(Aim of the task):
In the records below, find the line containing "(286, 278) = (576, 517): black" and the line containing "(576, 280) = (734, 360): red"; please repeat exactly the lines from one to the other, both included, and nothing more.

======== Provided records

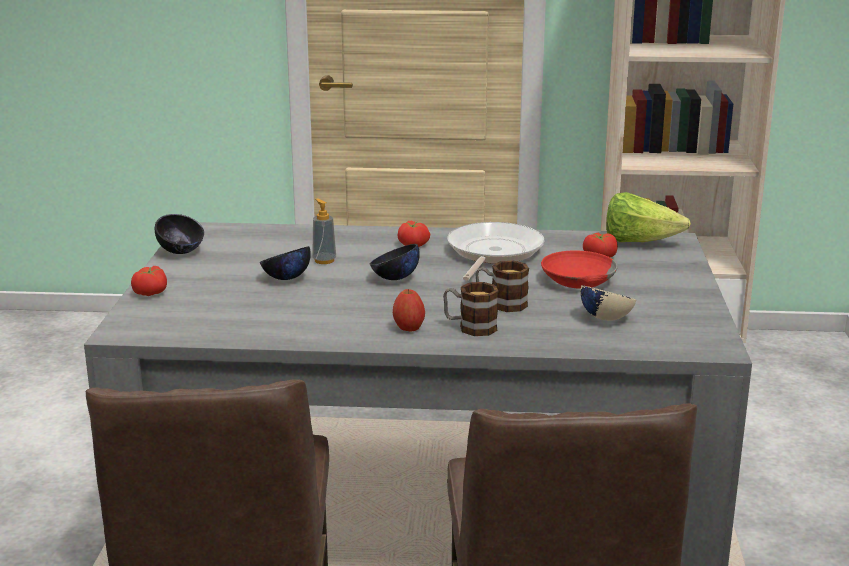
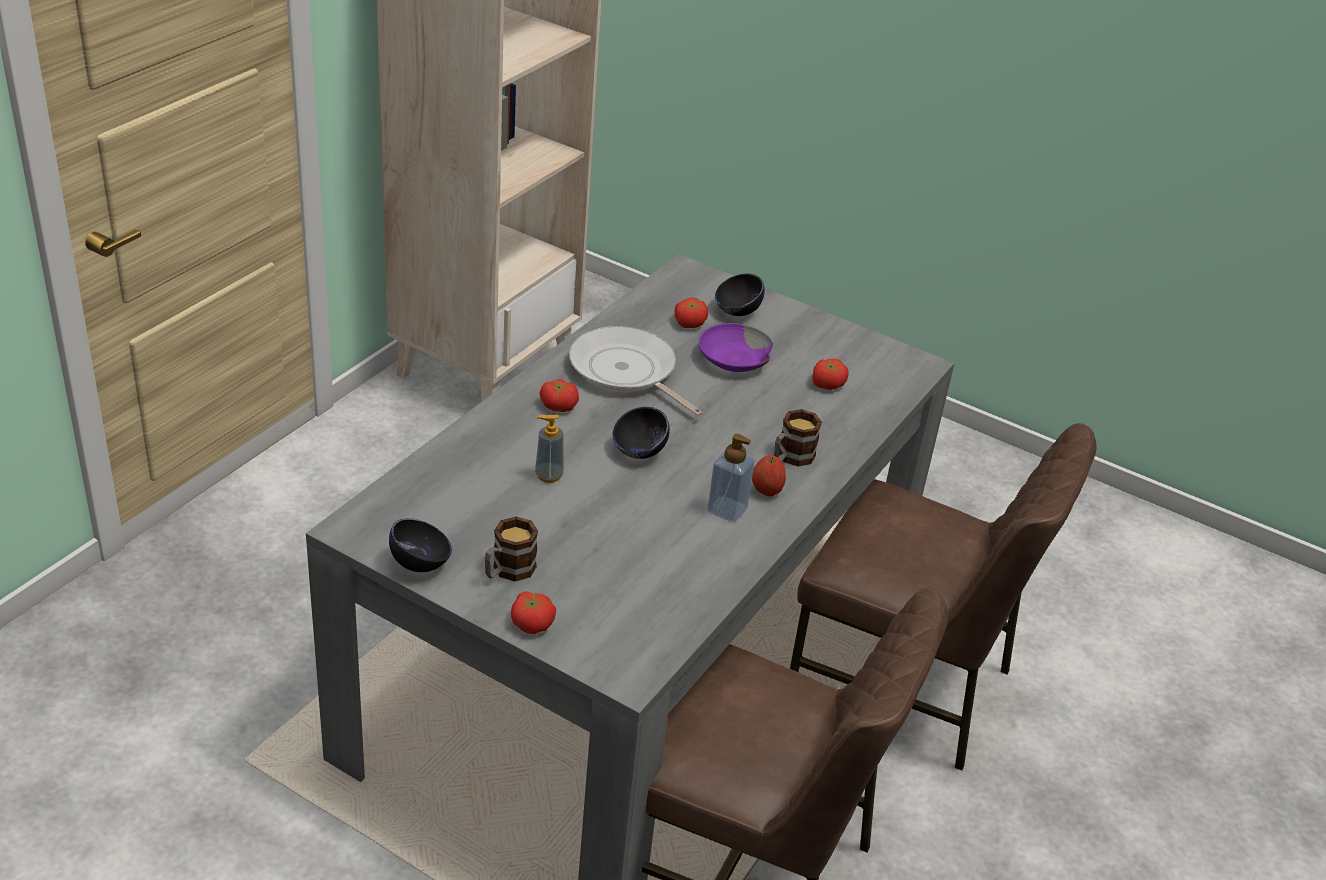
camera: 65 degrees left, 15 degrees up
(286, 278) = (576, 517): black bowl -> black bowl (737, 311)
(362, 320) = (727, 510): none -> soap dispenser
(501, 304) = (754, 420): mug -> mug (508, 571)
(576, 280) = (734, 360): red bowl -> purple bowl
(606, 318) = (827, 384): beige bowl -> tomato
(638, 242) = (675, 289): lettuce -> none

================

(Written reply):
(286, 278) = (576, 517): black bowl -> black bowl (737, 311)
(362, 320) = (727, 510): none -> soap dispenser
(501, 304) = (754, 420): mug -> mug (508, 571)
(576, 280) = (734, 360): red bowl -> purple bowl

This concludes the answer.